Colunista do "Record" e do "Correio da Manhã", anarco-individualista e adepto do Belenenses e do Real Madrid, Alexandre Pais foi diretor do "24horas", de 2001 a 2003, e do "Record", de 2003 a 2013, tendo iniciado o seu percurso jornalístico no "Mundo Desportivo", em 1964.

A tripla condenação de Sócrates

O modo como se deu a detenção de José Sócrates constituiu uma primeira condenação. Mesmo que não venha sequer a ser acusado, da fama de criminoso já o ex-primeiro-ministro não se livra. As habituais fugas de informação e o julgamento na praça pública, iniciado logo na madrugada de sábado, de um homem que semeou ventos e suscitou ódios não deixam margem de manobra: politicamente, se estava ferido de morte, agora acabou.

Durante três dias, muitos dos que gostavam de Sócrates alimentaram ainda a esperança de que rebatesse os indícios que sobre ele recaem e que abandonasse o Campus de Justiça com o termo de identidade e residência com que lá entrara. Seria o princípio da tese do mal entendido que acabaria um dia com o arguido ilibado. Mas a realidade foi mais dura, o fumo parece  intenso e a prisão preventiva surgiu como uma terceira condenação. Se a detenção no aeroporto já o castigara, a pena agravou-se. Ficou preso, o malandro, dirão os biltres que espalharam aleluias nas redes sociais.

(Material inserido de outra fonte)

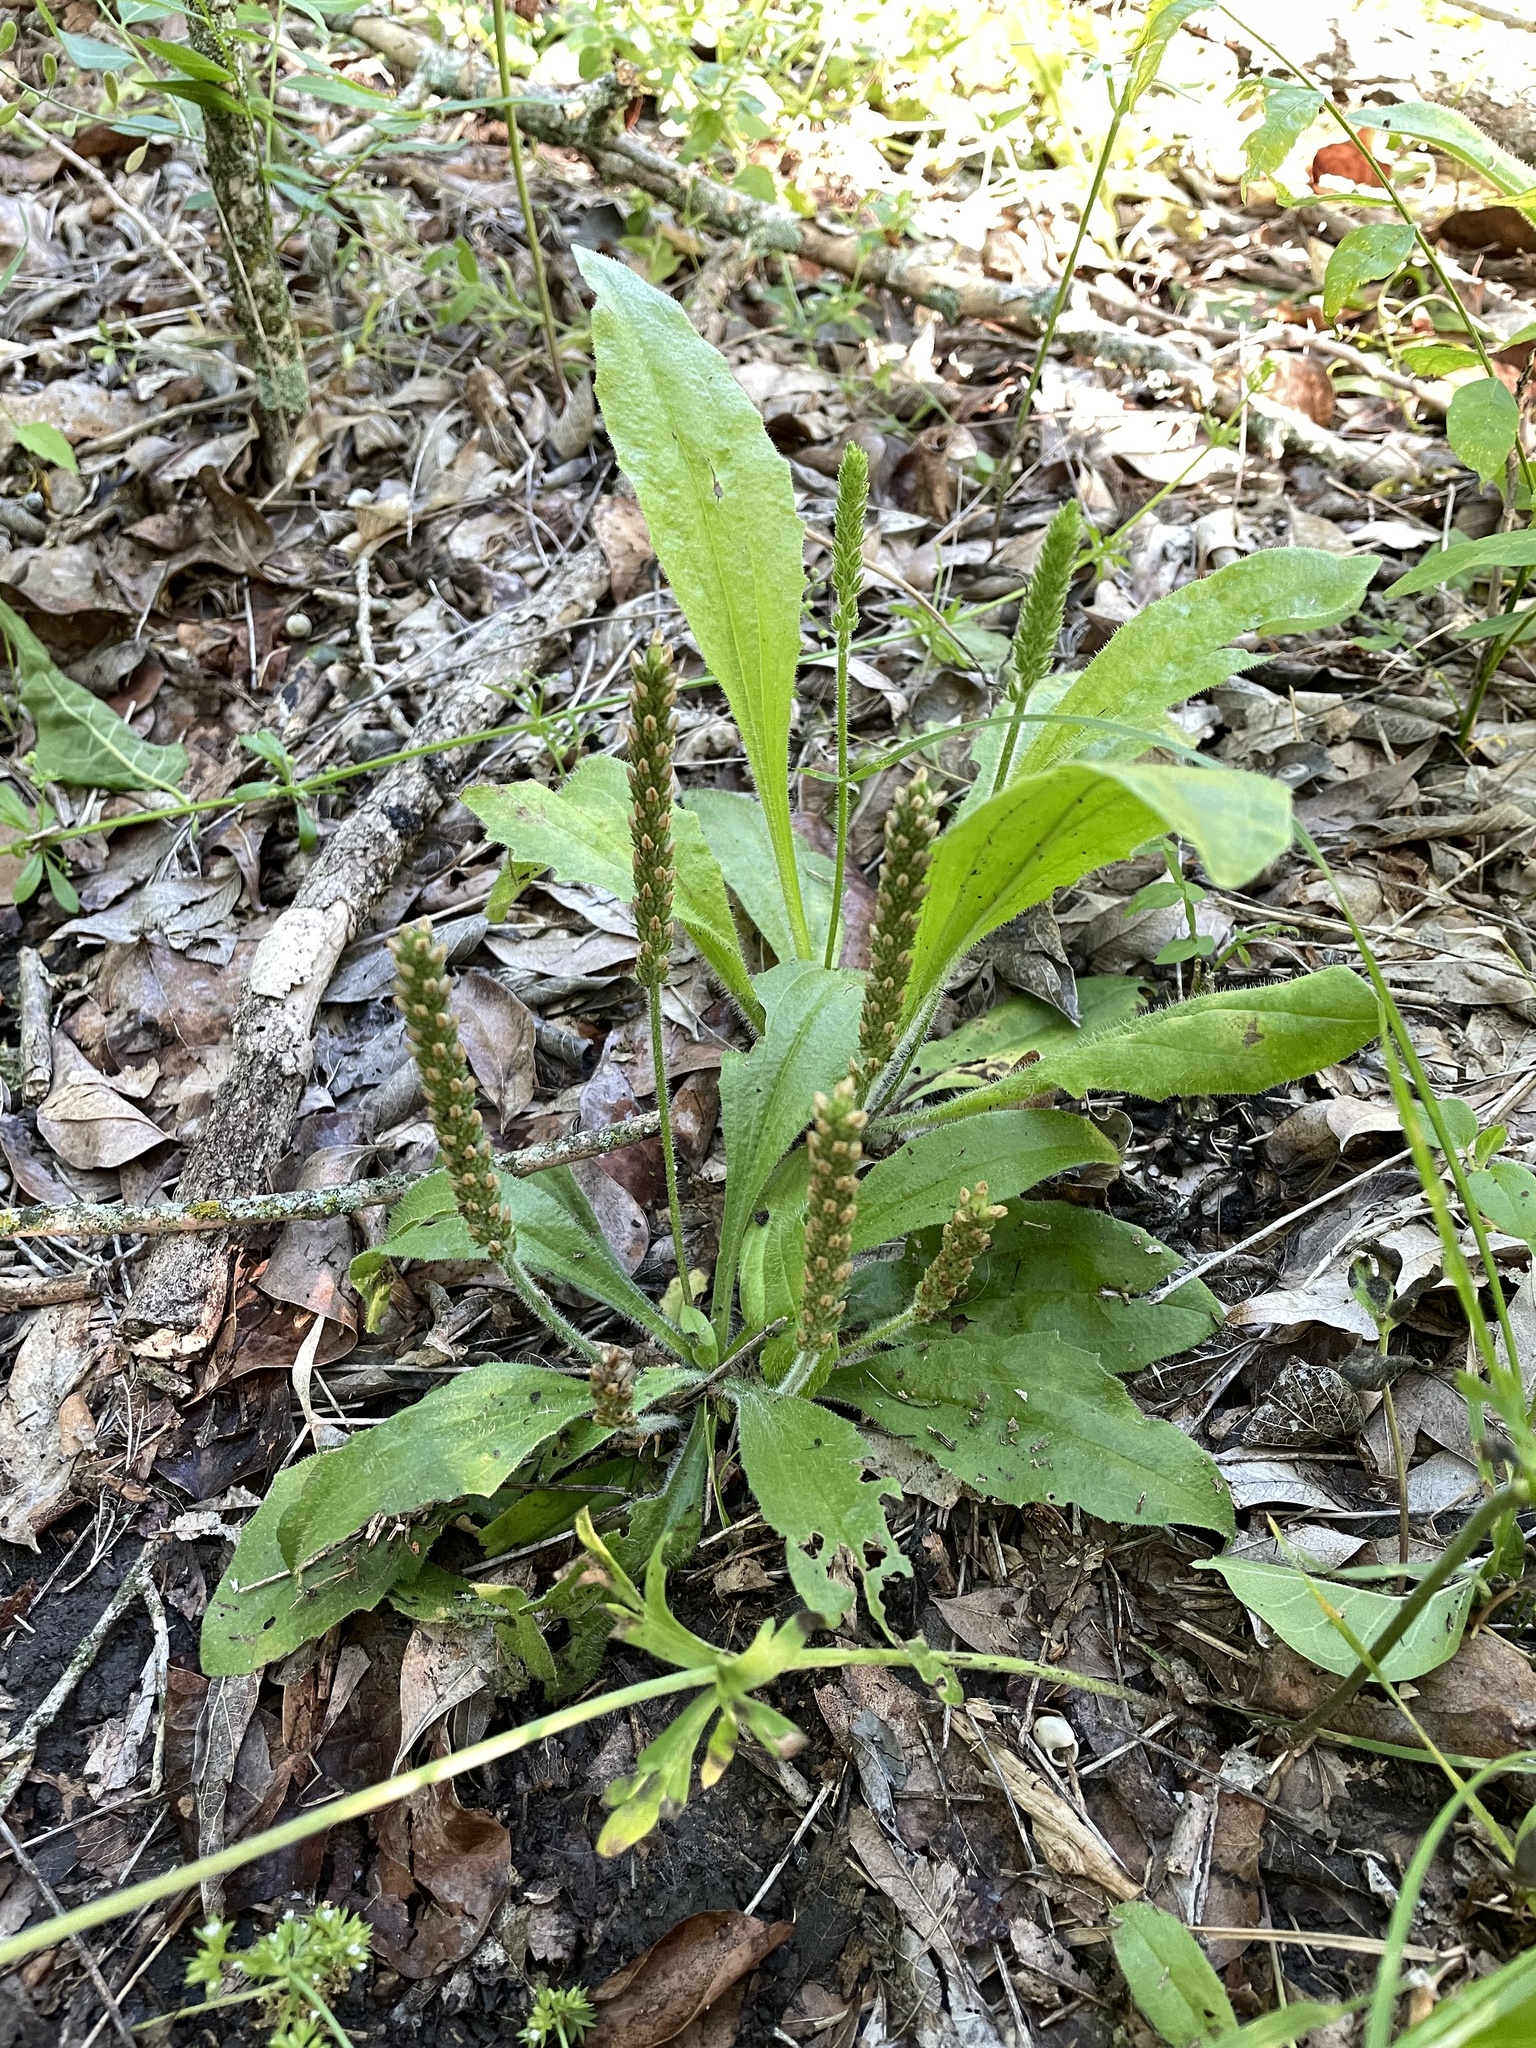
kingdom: Plantae
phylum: Tracheophyta
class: Magnoliopsida
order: Lamiales
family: Plantaginaceae
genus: Plantago
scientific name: Plantago rhodosperma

Terceira condenação? E a segunda? Essa verificou-se ao longo do dia de sábado, quando a todo o momento se esperava ver chegar aos domínios de Carlos Alexandre um dos monstros da advocacia que rodearam Sócrates enquanto liderou o Governo e em especial a figura que traz marca na ourela, a de Daniel Proença de Carvalho. Mas tudo viria a resumir-se ao estilo tout court do defensor da família.

A ausência de Proença de Carvalho, fosse qual fosse o motivo, deu-me logo a certeza de que vinha aí o pior: para Sócrates, para António Costa e para o País.